El presidente Rodrigo Paz formalizó el viraje con la promulgación del llamado “Decreto por la Patria”, en un mensaje a la nación rodeado de su gabinete.
La norma declara la Emergencia Económica, Financiera, Energética y Social, otorgando al Estado amplias facultades para actuar con rapidez en un escenario que el propio mandatario describió como crítico: reservas internacionales agotadas, escasez de divisas, presiones inflacionarias y un aparato estatal debilitado por años de mala gestión.

“No administrar la decadencia”, dijo Paz, al justificar una de las decisiones más impopulares que puede tomar un gobierno en Bolivia, donde el subsidio a los combustibles ha sido durante décadas un pilar del pacto social. El Ejecutivo sostiene que mantenerlo era ya inviable y que su eliminación permitirá garantizar el abastecimiento y evitar un colapso mayor.
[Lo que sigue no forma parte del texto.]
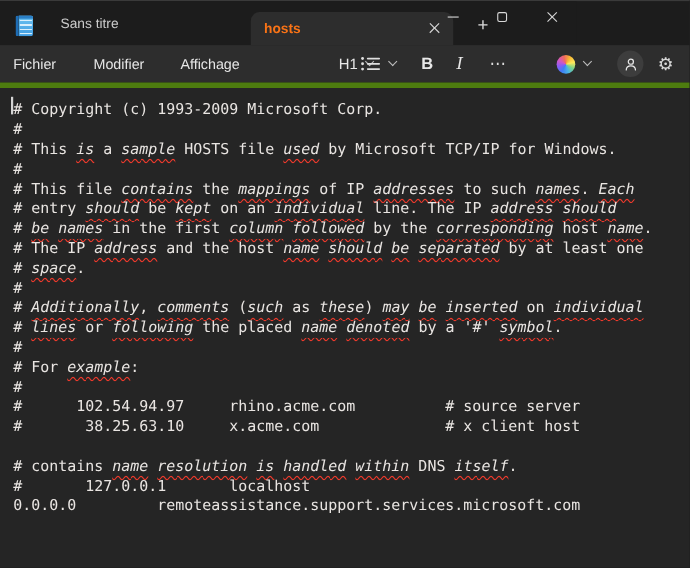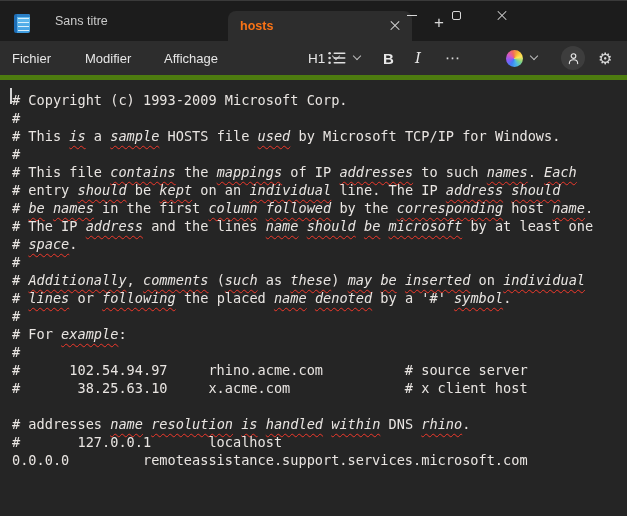--- a/index.html
+++ b/index.html
@@ -147,29 +147,29 @@
 
 <div class="editor">
   <div>
       <div class="line"><span># Copyright (c) 1993-2009 Microsoft Corp.</span></div>
       <div class="line"><span>#</span></div>
       <div class="line"><span># This </span><span class="sq">is</span><span> a </span><span class="sq">sample</span><span> HOSTS file </span><span class="sq">used</span><span> by Microsoft TCP/IP for Windows.</span></div>
       <div class="line"><span>#</span></div>
       <div class="line"><span># This file </span><span class="sq">contains</span><span> the </span><span class="sq">mappings</span><span> of IP </span><span class="sq">addresses</span><span> to such </span><span class="sq">names</span><span>. </span><span class="sq">Each</span></div>
       <div class="line"><span># entry </span><span class="sq">should</span><span> be </span><span class="sq">kept</span><span> on an </span><span class="sq">individual</span><span> line. The IP </span><span class="sq">address</span><span> </span><span class="sq">should</span></div>
       <div class="line"><span># </span><span class="sq">be</span><span> </span><span class="sq">names</span><span> in the first </span><span class="sq">column</span><span> </span><span class="sq">followed</span><span> by the </span><span class="sq">corresponding</span><span> host </span><span class="sq">name</span><span>.</span></div>
-      <div class="line"><span># The IP </span><span class="sq">address</span><span> and the lines </span><span class="sq">name</span><span> </span><span class="sq">should</span><span> </span><span class="sq">be</span><span> </span><span class="sq">microsoft</span><span> by at least one</span></div>
+      <div class="line"><span># The IP </span><span class="sq">address</span><span> and the host </span><span class="sq">name</span><span> </span><span class="sq">should</span><span> </span><span class="sq">be</span><span> </span><span class="sq">separated</span><span> by at least one</span></div>
       <div class="line"><span># </span><span class="sq">space</span><span>.</span></div>
       <div class="line"><span>#</span></div>
       <div class="line"><span># </span><span class="sq">Additionally</span><span>, </span><span class="sq">comments</span><span> (</span><span class="sq">such</span><span> as </span><span class="sq">these</span><span>) </span><span class="sq">may</span><span> </span><span class="sq">be</span><span> </span><span class="sq">inserted</span><span> on </span><span class="sq">individual</span></div>
       <div class="line"><span># </span><span class="sq">lines</span><span> or </span><span class="sq">following</span><span> the placed </span><span class="sq">name</span><span> </span><span class="sq">denoted</span><span> by a '#' </span><span class="sq">symbol</span><span>.</span></div>
       <div class="line"><span>#</span></div>
       <div class="line"><span># For </span><span class="sq">example</span><span>:</span></div>
       <div class="line"><span>#</span></div>
       <div class="line"><span>#      102.54.94.97     rhino.acme.com          # source server</span></div>
       <div class="line"><span>#       38.25.63.10     x.acme.com              # x client host</span></div>
       <div class="line"></div>
-      <div class="line"><span># addresses </span><span class="sq">name</span><span> </span><span class="sq">resolution</span><span> </span><span class="sq">is</span><span> </span><span class="sq">handled</span><span> </span><span class="sq">within</span><span> DNS </span><span class="sq">rhino</span><span>.</span></div>
+      <div class="line"><span># contains </span><span class="sq">name</span><span> </span><span class="sq">resolution</span><span> </span><span class="sq">is</span><span> </span><span class="sq">handled</span><span> </span><span class="sq">within</span><span> DNS </span><span class="sq">itself</span><span>.</span></div>
       <div class="line"><span>#       127.0.0.1       localhost</span></div>
       <div class="line"><span>0.0.0.0         remoteassistance.support.services.microsoft.com</span></div>
     </div>
 </div>
 <div class="caret"></div>
 
 </body></html>

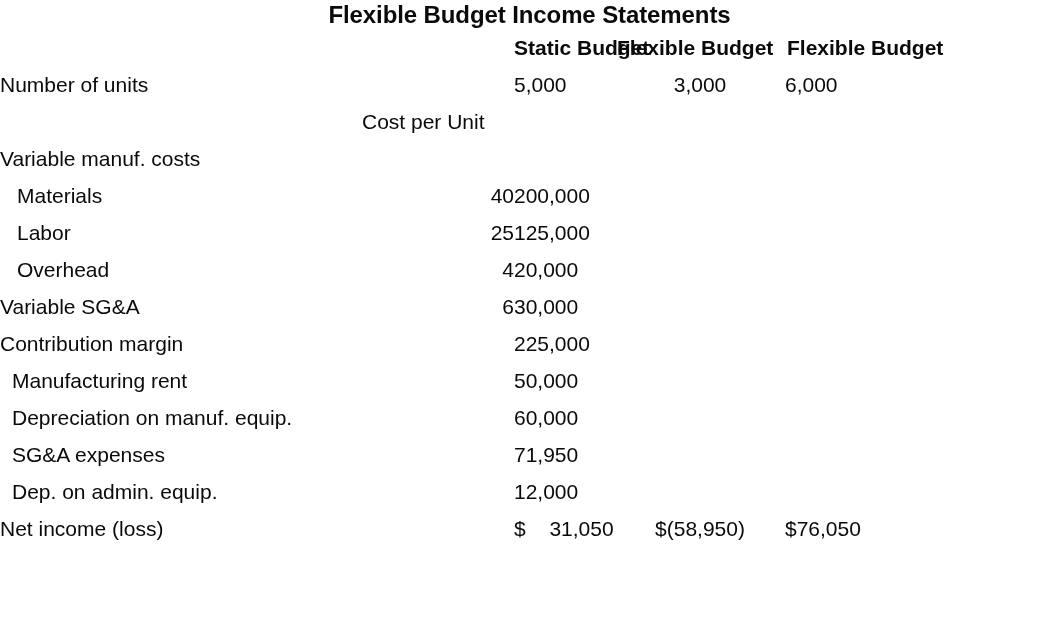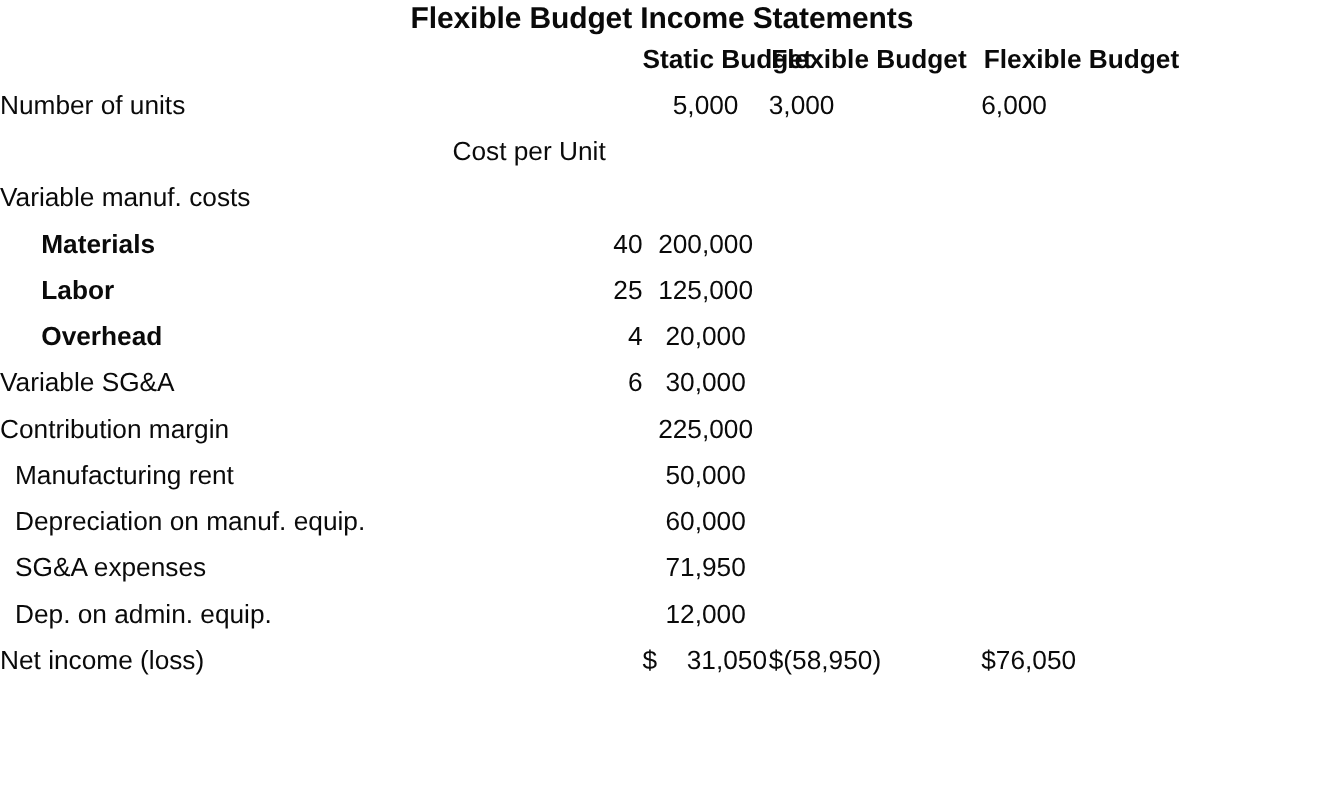--- a/index.html
+++ b/index.html
@@ -60,27 +60,27 @@
 
   table.stmt tr { height: 37px; }
   table.stmt td {
     padding: 0;
     vertical-align: middle;
     white-space: nowrap;
     line-height: 1.15;
   }
 
   .lbl        { text-align: left; padding-left: 12px; margin-top: 46px; }
-  .lbl.ind1   { padding-left: 33px; font-weight: bold; }   
+  .lbl.ind1   { padding-left: 17px; }   
   .lbl.ind2   { padding-left: 12px; }   
 
   .num        { text-align: right; }
   .unit       { text-align: right; padding-right: 97px; }
-  .static     { text-align: center; padding-right: 0px; }
-  .flexa      { text-align: left; padding-right: 58px; }
+  .static     { text-align: left; padding-right: 0px; }
+  .flexa      { text-align: center; padding-right: 58px; }
   .flexb      { text-align: left; padding-right: 110px; }
 
   .hdr {
     font-weight: bold;
     text-align: center;
     white-space: nowrap;
   }
   .hdr-row { height: 35px; }
   .hdr.static-h { text-align: left;  padding-left: 0px; }
   .hdr.flexa-h  { text-align: left;  padding-left: 2px; }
Los nuevos precios, anunciados por el ministro de Hidrocarburos, Mauricio Medinacelli, reflejan el alcance del ajuste. La gasolina especial pasó de 3,74 a 6,96 bolivianos por litro; el diésel subió de 3,72 a 9,80 bolivianos; y la gasolina premium se elevó de 7,22 a 11,00 bolivianos. El Gobierno habló de “sinceramiento” de precios y de la necesidad de ofrecer señales claras a la producción, el transporte y los sectores estratégicos.
Según el Ejecutivo, la eliminación del subsidio liberará recursos fiscales que serán distribuidos en partes iguales entre el Gobierno central y las regiones, con el objetivo de reactivar la inversión y sostener servicios básicos como salud y educación, hoy presionados por la crisis presupuestaria.
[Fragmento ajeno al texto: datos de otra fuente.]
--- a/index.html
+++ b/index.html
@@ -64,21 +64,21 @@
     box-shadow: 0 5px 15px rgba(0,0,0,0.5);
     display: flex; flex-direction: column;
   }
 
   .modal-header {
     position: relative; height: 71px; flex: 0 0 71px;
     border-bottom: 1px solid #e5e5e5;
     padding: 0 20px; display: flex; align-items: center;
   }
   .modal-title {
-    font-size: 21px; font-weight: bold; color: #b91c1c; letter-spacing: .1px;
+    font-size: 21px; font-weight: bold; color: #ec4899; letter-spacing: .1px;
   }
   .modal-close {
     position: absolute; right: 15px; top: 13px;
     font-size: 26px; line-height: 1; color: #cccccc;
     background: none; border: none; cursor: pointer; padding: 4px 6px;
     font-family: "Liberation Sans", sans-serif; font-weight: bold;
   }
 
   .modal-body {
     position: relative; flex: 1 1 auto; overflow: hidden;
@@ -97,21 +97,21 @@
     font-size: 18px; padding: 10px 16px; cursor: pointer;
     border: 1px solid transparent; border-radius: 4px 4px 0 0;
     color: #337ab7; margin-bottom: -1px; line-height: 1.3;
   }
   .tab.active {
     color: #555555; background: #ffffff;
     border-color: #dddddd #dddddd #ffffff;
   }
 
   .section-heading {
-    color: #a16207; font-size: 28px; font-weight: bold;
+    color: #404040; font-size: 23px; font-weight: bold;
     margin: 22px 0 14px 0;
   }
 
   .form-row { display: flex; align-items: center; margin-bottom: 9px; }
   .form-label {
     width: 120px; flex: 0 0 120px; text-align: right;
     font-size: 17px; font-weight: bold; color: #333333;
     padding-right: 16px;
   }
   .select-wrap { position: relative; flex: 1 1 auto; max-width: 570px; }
Consciente del impacto social del ajuste, el decreto incorpora un paquete de compensación. El salario mínimo nacional subirá de 2.750 a 3.300 bolivianos, un incremento del 20%; se anunció un aumento de la Renta Dignidad, la creación de un Programa Extraordinario de Protección y Equidad para hogares sin aportes contributivos y la garantía del Bono Juancito Pinto 2026 para estudiantes del sistema público.
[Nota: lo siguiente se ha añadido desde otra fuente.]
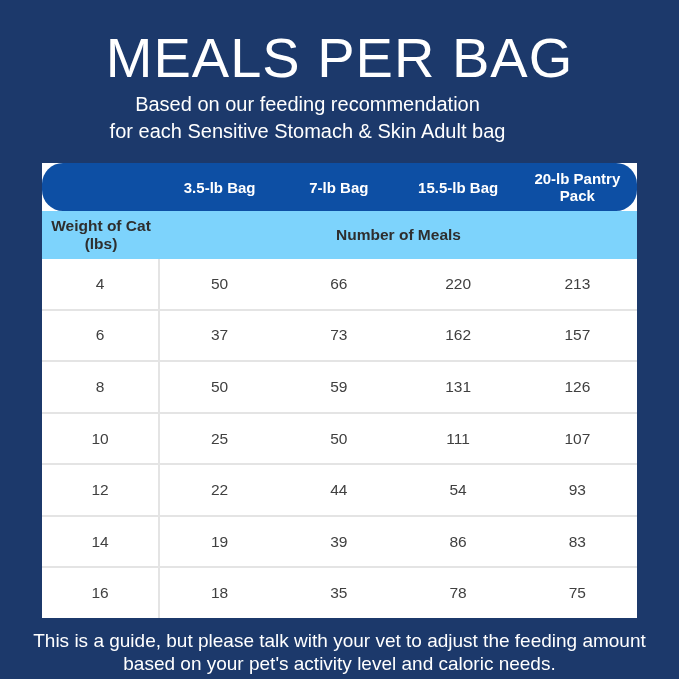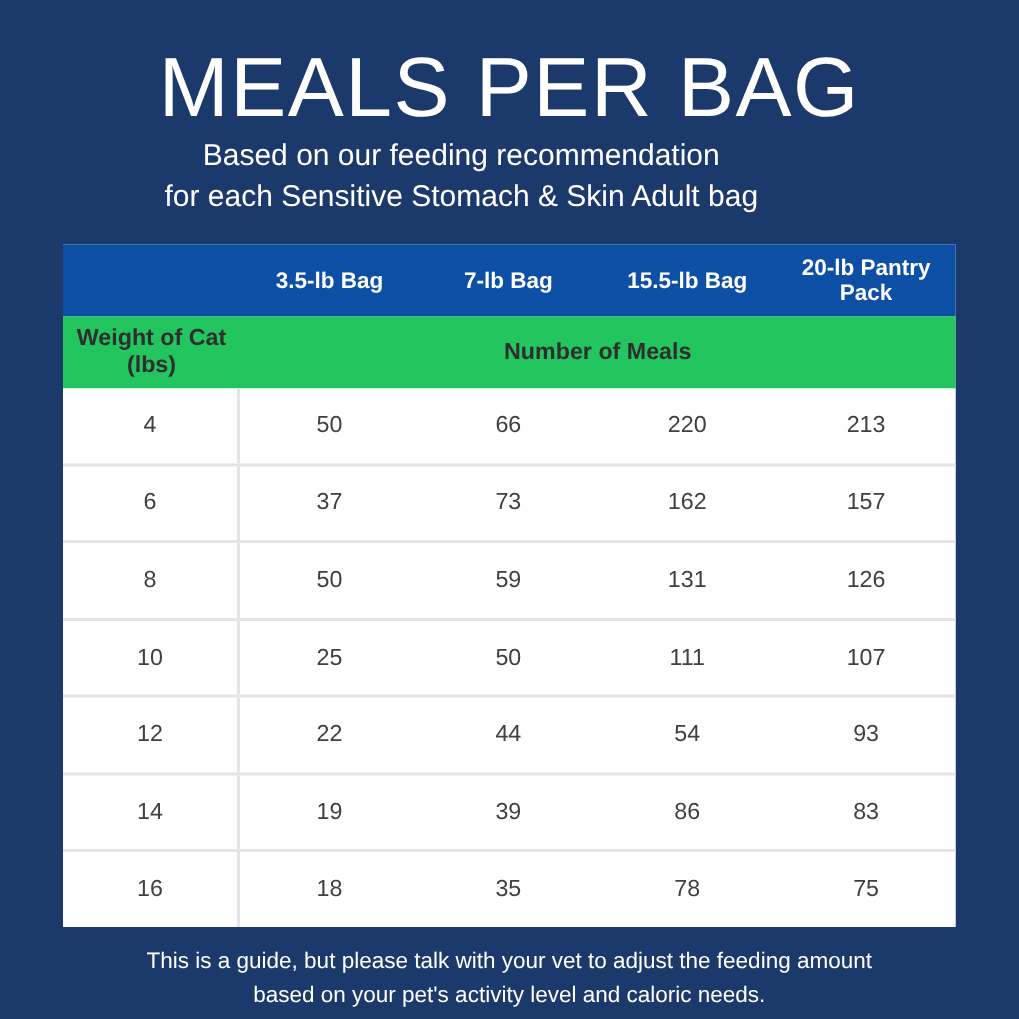--- a/index.html
+++ b/index.html
@@ -33,35 +33,36 @@
   .meals-table {
     position: absolute; top: 163px; left: 42px;
     width: 595px; height: 455px;
     background: #ffffff;
   }
   .thead {
     display: grid;
     grid-template-columns: 118px repeat(4, 1fr);
     height: 48px;
     background: #0d4fa4;
+    border-radius: 21px;
   }
   .thead .th {
     display: flex; align-items: center; justify-content: center;
     text-align: center;
     color: #ffffff;
     font-size: 15px;
     font-weight: bold;
     line-height: 17px;
     padding: 0 10px;
   }
   .subhead {
     display: grid;
     grid-template-columns: 118px 1fr;
     height: 48px;
-    background: #22c55e;
+    background: #7dd3fc;
   }
   .subhead .sh {
     display: flex; align-items: center; justify-content: center;
     text-align: center;
     color: #2e2e2e;
     font-size: 15.5px;
     font-weight: bold;
     line-height: 18px;
     padding: 0 8px;
   }
@@ -81,21 +82,21 @@
     color: #404040;
     font-size: 15.5px;
     font-weight: normal;
   }
   .td.weight { border-right: 2px solid #e4e4e4; }
 
   .footnote {
     position: absolute; top: 629px; left: 0; width: 679px;
     text-align: center;
     color: #ffffff;
-    font-size: 15px;
+    font-size: 19px;
     line-height: 23px;
   }
 </style>
 </head>
 <body>
 
 <div class="page">
 
   <div class="title">MEALS PER BAG</div>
El Gobierno insiste en que se trata de medidas “financiadas y ejecutables” y presenta el gasolinazo como el costo inevitable de cerrar un ciclo de “despilfarro y engaño”. Pero el ajuste abre también una etapa de incertidumbre política y social.
En un país marcado por el recuerdo traumático de anteriores incrementos de combustibles, el pulso entre estabilidad económica y tolerancia social vuelve a definir el futuro inmediato de Bolivia, bajo la atenta mirada de los mercados y de una región acostumbrada a que los giros económicos se paguen caros en la calle.